With operation metrics, putting the cart before the horse can really pay off…

Often companies stall to create metrics to measure team performance because the operating data they have does not exactly match the numbers they want.  However, as Jeanne Ross, director of MIT Sloan School’s Center For Information Systems Research points out in this weeks InformationWeek article, creating a single-vision of data within your company “doesn’t have anything to do with accuracy – it has everything to do with declaring it” as the central go-to number.

Her view is that teams spend far too much time “collecting, cleansing, and perfecting what they think is “the right data” to measure, instead of actually tackling the underlying business problem itself.  The real value is therefore in starting with some number – any number – to begin to understand how likely you are to run out of stock, how often you fulfill orders “on time”, how long does the average customer service request take to resolve, and so on.  In other words, it does not matter if you cannot simply calculate those numbers.  Instead, you may need to look at several other, related or relevant numbers, that you have access to right now in order to make proper inferences towards the business challenges you seek to resolve.
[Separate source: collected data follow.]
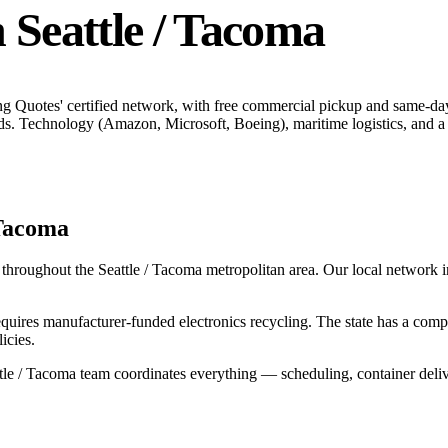
n
Seattle / Tacoma
ng Quotes' certified network, with free commercial pickup and same-da
ds.
Technology (Amazon, Microsoft, Boeing), maritime logistics, and a 
 Tacoma
 throughout the
Seattle / Tacoma
metropolitan area. Our local network inc
uires manufacturer-funded electronics recycling. The state has a co
icies.
tle / Tacoma
team coordinates everything — scheduling, container deliv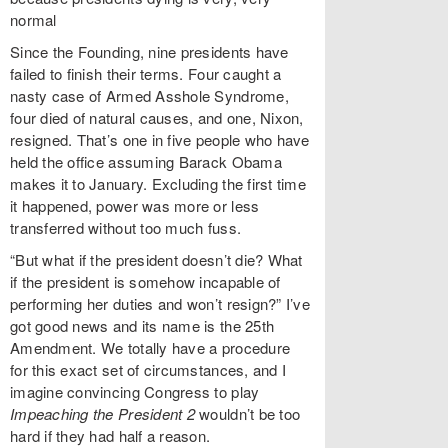
normal
Since the Founding, nine presidents have
failed to finish their terms. Four caught a
nasty case of Armed Asshole Syndrome,
four died of natural causes, and one, Nixon,
resigned. That’s one in five people who have
held the office assuming Barack Obama
makes it to January. Excluding the first time
it happened, power was more or less
transferred without too much fuss.
“But what if the president doesn’t die? What
if the president is somehow incapable of
performing her duties and won’t resign?” I’ve
got good news and its name is the 25th
Amendment. We totally have a procedure
for this exact set of circumstances, and I
imagine convincing Congress to play
Impeaching the President 2
wouldn’t be too
hard if they had half a reason.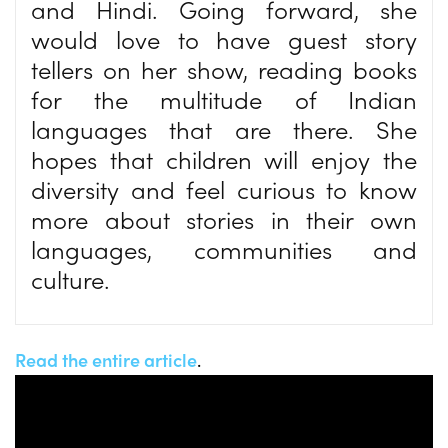
and Hindi. Going forward, she
would love to have guest story
tellers on her show, reading books
for the multitude of Indian
languages that are there. She
hopes that children will enjoy the
diversity and feel curious to know
more about stories in their own
languages, communities and
culture.
Read the entire article
.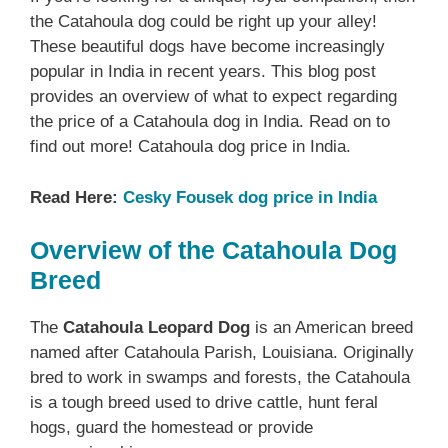
the Catahoula dog could be right up your alley!
These beautiful dogs have become increasingly
popular in India in recent years. This blog post
provides an overview of what to expect regarding
the price of a Catahoula dog in India. Read on to
find out more! Catahoula dog price in India.
Read Here:
Cesky Fousek dog price in India
Overview of the Catahoula Dog
Breed
The
Catahoula Leopard Dog
is an American breed
named after Catahoula Parish, Louisiana. Originally
bred to work in swamps and forests, the Catahoula
is a tough breed used to drive cattle, hunt feral
hogs, guard the homestead or provide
As a driver of the Management By Exception philosophy for our customers, we at Traction agree that it is always better to “start measuring now – something, anything” instead of the continual discussions that take place, which focus more on the topic of “the measurements that we don’t have” versus the one’s we actually do have.  By shifting to a “good enough to start with” mentality, companies can break free of this cycle, and instead of waiting for data they don’t have, they can focus on the data they do have – and create new ways right now to drive improvement, innovation, and performance.